READING TEXT

Error loss: nan!

I get a sample batch of data from dataloader, I set batch size to 1. The image shape is
1 x 3 x 224 x 224, the label shape is 1 x 7 x 7 x 5. Now I tried to calculate the loss for one image, but i got the nan value, why? I also tried to train the network for whole batch, the loss is still nan. Thank you for reading.

face_data = FaceAnnoDataset(root_dir=path, img_dir ='image', anno_dir='label', 
                            txtfile='image.txt', transform=transforms.Compose([
                                transforms.Normalize([0.2341, 0.2388, 0.2622], [0.2210, 0.2150, 0.2543])])
train_loader = DataLoader(face_data, batch_size=1, shuffle=False, pin_memory=True,
                         num_workers=2, collate_fn=collate_fn)

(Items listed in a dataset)
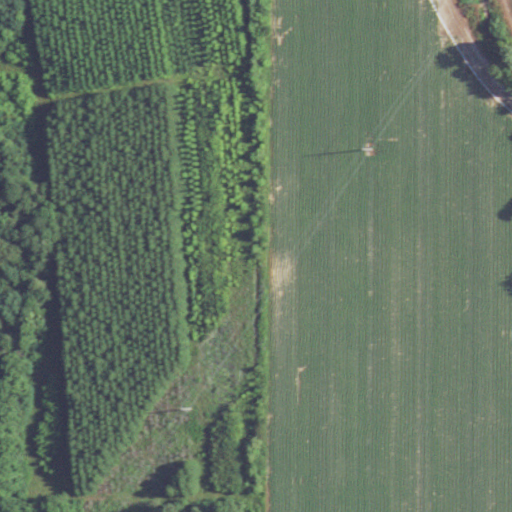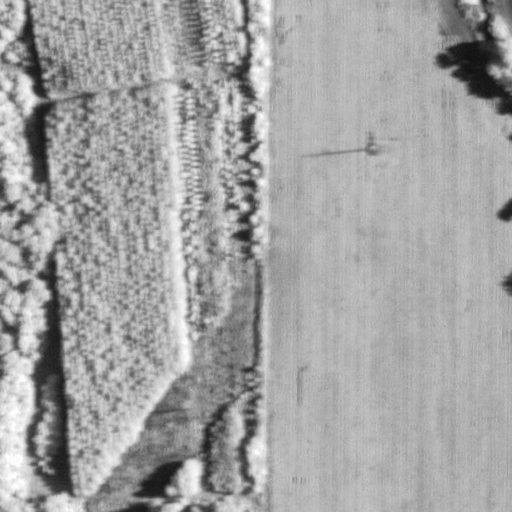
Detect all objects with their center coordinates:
power tower: (370, 140)
power tower: (188, 404)
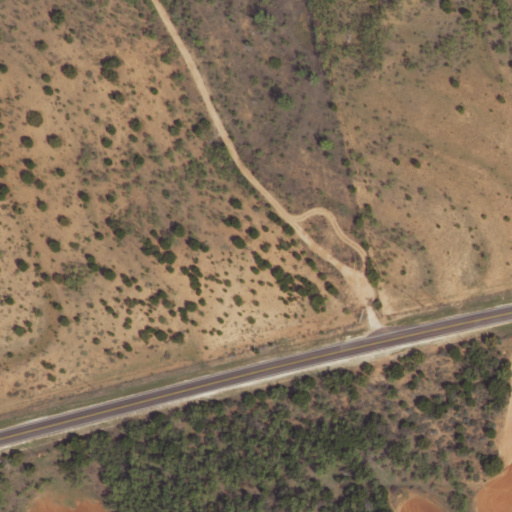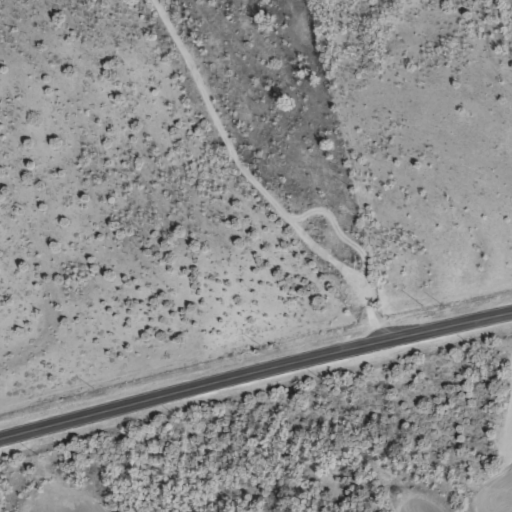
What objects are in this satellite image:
road: (238, 202)
road: (255, 373)
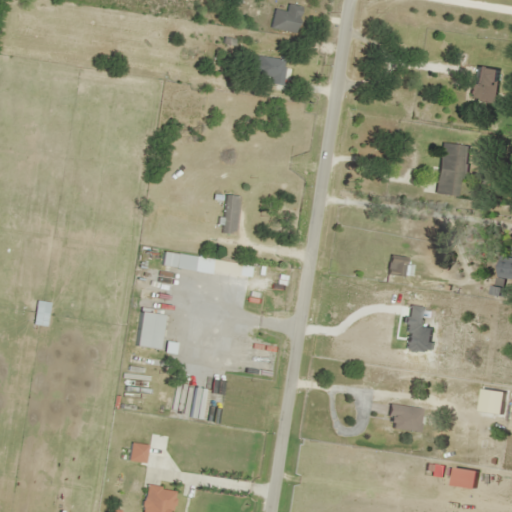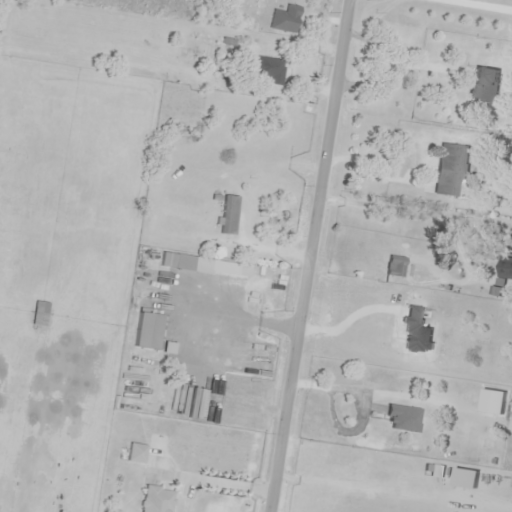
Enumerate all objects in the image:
building: (284, 18)
building: (269, 68)
building: (482, 83)
building: (449, 168)
building: (227, 214)
road: (328, 256)
building: (166, 258)
building: (394, 265)
building: (505, 266)
building: (39, 312)
building: (145, 329)
building: (463, 417)
building: (134, 452)
building: (154, 499)
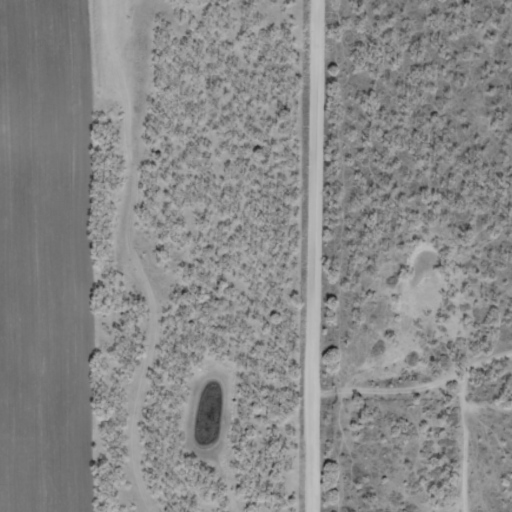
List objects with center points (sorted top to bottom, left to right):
road: (324, 256)
road: (426, 384)
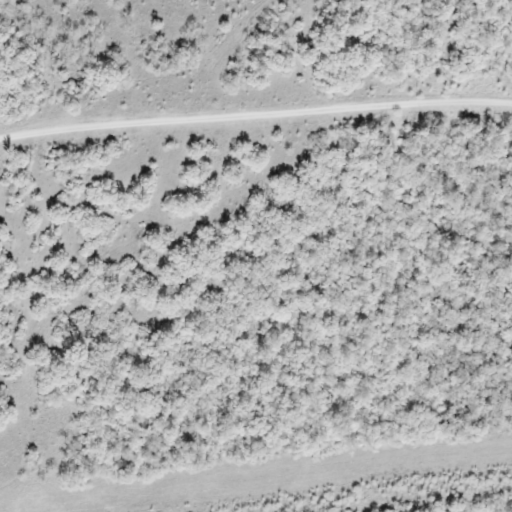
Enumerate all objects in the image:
road: (255, 136)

YOUR TASKS
a - Name every keyword argument passed to DataLoader in the NaN loss post.
b - Answer these questions from the NaN loss post:
(i) What is the shape of the label?
(ii) What file name is given for txtfile?
(iii) What value is set for num_workers?
c - Please extend the NaN loss post, picking up right after its last line of code.
These items were taken from a separate source.

RESULTS OF THE TASKS
a - batch_size, shuffle, pin_memory, num_workers, collate_fn

b -
(i) 1 x 7 x 7 x 5
(ii) image.txt
(iii) 2

c -
# get one sample of batch, shape: 1 x 3 x 224 x 224
train_sample = next(iter(train_loader))

image = train_sample[0]
anno = train_sample[1]

model = DetectionNet()
# place model to GPU
image = image.cuda()
anno = anno.cuda()

y_pred = model(image)
y_pred = y_pred.permute(0,2,3,1)
loss = loss_fn(y_pred, anno)

torch.Size([1, 3, 224, 224])
torch.Size([1, 7, 7, 5])
torch.Size([1, 7, 7, 5])
tensor(nan, device='cuda:0', grad_fn=<AddBackward0>)
def loss_fn(y_pred, y):
  loss = conf_regression_loss(y_pred, y) + bbox_regression_loss(y_pred, y)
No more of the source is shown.